7. API: EndUserSecurityContext Class

The EndUserSecurityContext class is used to define the end user security context information for an end user.

Added in version 7.0.

Note

In this release, Deep Data Security is only supported in node-oracledb Thin mode.

The EndUserSecurityContext object is created by using:

const security_context = new oracledb.EndUserSecurityContext(options);

The parameters of the EndUserSecurityContext method are:

Table 7.1 EndUserSecurityContext Parameters
Parameter	Data Type	Description
`options`	Object	The `options` parameter contains the attributes necessary to define an end user security context for a connection. See EndUserSecurityContext options Parameters Attributes for information.
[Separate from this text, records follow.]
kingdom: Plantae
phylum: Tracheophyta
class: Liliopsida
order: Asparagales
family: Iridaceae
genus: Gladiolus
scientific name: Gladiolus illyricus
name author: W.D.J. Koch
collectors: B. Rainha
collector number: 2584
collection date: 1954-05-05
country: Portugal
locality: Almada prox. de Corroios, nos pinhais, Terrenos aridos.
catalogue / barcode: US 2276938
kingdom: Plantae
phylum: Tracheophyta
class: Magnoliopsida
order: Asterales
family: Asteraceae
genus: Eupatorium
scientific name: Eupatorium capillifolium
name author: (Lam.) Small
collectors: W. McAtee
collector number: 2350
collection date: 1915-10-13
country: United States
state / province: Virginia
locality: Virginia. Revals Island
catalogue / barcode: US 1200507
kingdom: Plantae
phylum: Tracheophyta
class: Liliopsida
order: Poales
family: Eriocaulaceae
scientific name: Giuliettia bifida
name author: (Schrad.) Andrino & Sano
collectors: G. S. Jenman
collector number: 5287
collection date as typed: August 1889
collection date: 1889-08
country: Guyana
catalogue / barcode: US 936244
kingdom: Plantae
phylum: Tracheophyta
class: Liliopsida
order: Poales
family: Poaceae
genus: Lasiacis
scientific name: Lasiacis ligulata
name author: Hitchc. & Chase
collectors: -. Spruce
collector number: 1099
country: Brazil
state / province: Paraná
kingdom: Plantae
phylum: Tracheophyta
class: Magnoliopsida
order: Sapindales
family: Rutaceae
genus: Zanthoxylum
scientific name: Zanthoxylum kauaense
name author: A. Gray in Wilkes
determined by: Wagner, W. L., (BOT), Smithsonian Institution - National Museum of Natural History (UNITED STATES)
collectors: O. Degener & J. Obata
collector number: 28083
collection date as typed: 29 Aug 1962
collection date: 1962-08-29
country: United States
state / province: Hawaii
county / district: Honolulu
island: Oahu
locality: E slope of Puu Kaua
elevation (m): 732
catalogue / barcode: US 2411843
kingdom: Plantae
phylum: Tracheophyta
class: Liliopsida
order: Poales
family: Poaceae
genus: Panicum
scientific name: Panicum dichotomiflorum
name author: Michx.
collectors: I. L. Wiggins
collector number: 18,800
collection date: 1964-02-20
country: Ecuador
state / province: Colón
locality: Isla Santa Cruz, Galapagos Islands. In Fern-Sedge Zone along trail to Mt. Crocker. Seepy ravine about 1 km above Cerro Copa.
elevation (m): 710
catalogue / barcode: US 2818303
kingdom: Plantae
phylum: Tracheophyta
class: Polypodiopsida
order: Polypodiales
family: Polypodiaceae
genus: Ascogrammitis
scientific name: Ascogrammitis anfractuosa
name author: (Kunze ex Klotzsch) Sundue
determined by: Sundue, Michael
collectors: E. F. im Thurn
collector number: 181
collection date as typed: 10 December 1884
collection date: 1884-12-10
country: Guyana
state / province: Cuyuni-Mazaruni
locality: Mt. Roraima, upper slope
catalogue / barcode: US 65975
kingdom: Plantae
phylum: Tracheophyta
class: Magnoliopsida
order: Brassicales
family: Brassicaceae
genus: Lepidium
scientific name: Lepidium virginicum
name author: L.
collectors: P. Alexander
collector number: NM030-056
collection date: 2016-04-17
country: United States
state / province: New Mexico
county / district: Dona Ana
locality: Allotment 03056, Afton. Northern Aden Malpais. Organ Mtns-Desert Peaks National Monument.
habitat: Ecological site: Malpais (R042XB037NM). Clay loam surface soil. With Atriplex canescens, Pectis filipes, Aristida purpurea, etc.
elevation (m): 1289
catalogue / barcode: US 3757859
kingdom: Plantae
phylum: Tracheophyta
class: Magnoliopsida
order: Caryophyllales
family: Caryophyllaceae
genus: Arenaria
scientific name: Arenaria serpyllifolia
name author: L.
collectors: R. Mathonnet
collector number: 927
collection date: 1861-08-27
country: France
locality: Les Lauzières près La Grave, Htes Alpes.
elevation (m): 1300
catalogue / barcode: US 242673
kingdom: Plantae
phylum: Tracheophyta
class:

The properties of the options parameter are:

Table 7.2 EndUserSecurityContext `options` Parameter Attributes
Attribute	Data Type	Description
`databaseAccessToken`	String	A security token issued by an external Identity and Access Management (IAM) system such as Oracle Cloud Infrastructure (OCI) IAM or Microsoft Entra ID that authorizes an application to access Oracle Database. This can either be an On-Behalf-Of (OBO) token or a Client Credentials token. An OBO token is obtained from an IAM using the end user token as an assertion. This access token can only be used when `endUserToken` is specified. A Client Credentials token is obtained from an IAM using the application’s token. This access token can be used when either the `endUserToken`, or `endUserName` and `key` are specified.
`endUserToken`	String	The unique identification of an end user managed by an external IAM system. This contains the end user token issued by IAM systems after user authentication. This attribute should not be set when `endUserName` is specified.
`endUserName`	String	The unique identification of an end user managed by Oracle Database. This contains the name of a local database user created in Oracle Database that has the `CREATE END USER SECURITY CONTEXT` database privilege set. This attribute should not be set when `endUserToken` is specified.
`key`	String	The lookup identifier that the database maps to stored context attributes.
`dataRoles`	Array	The names of data roles granted to the application or local database user. These data roles are created with a `CREATE DATA ROLE` statement in the database. For external IAM systems, these data roles are mapped to roles managed in your IAM system. If `endUserName` and `key` are specified, then only data roles enabled by default with the application identity are used. Any data roles explicitly provided by the application are not accepted and will raise an error.
`attributes`	Object	The attribute-value pairs provided by the application that can be referenced at runtime by authorization policies (for example, in data grant predicates) and application logic. These attributes are contained in JSON objects conforming to a JSON schema of an END USER CONTEXT declared in the database.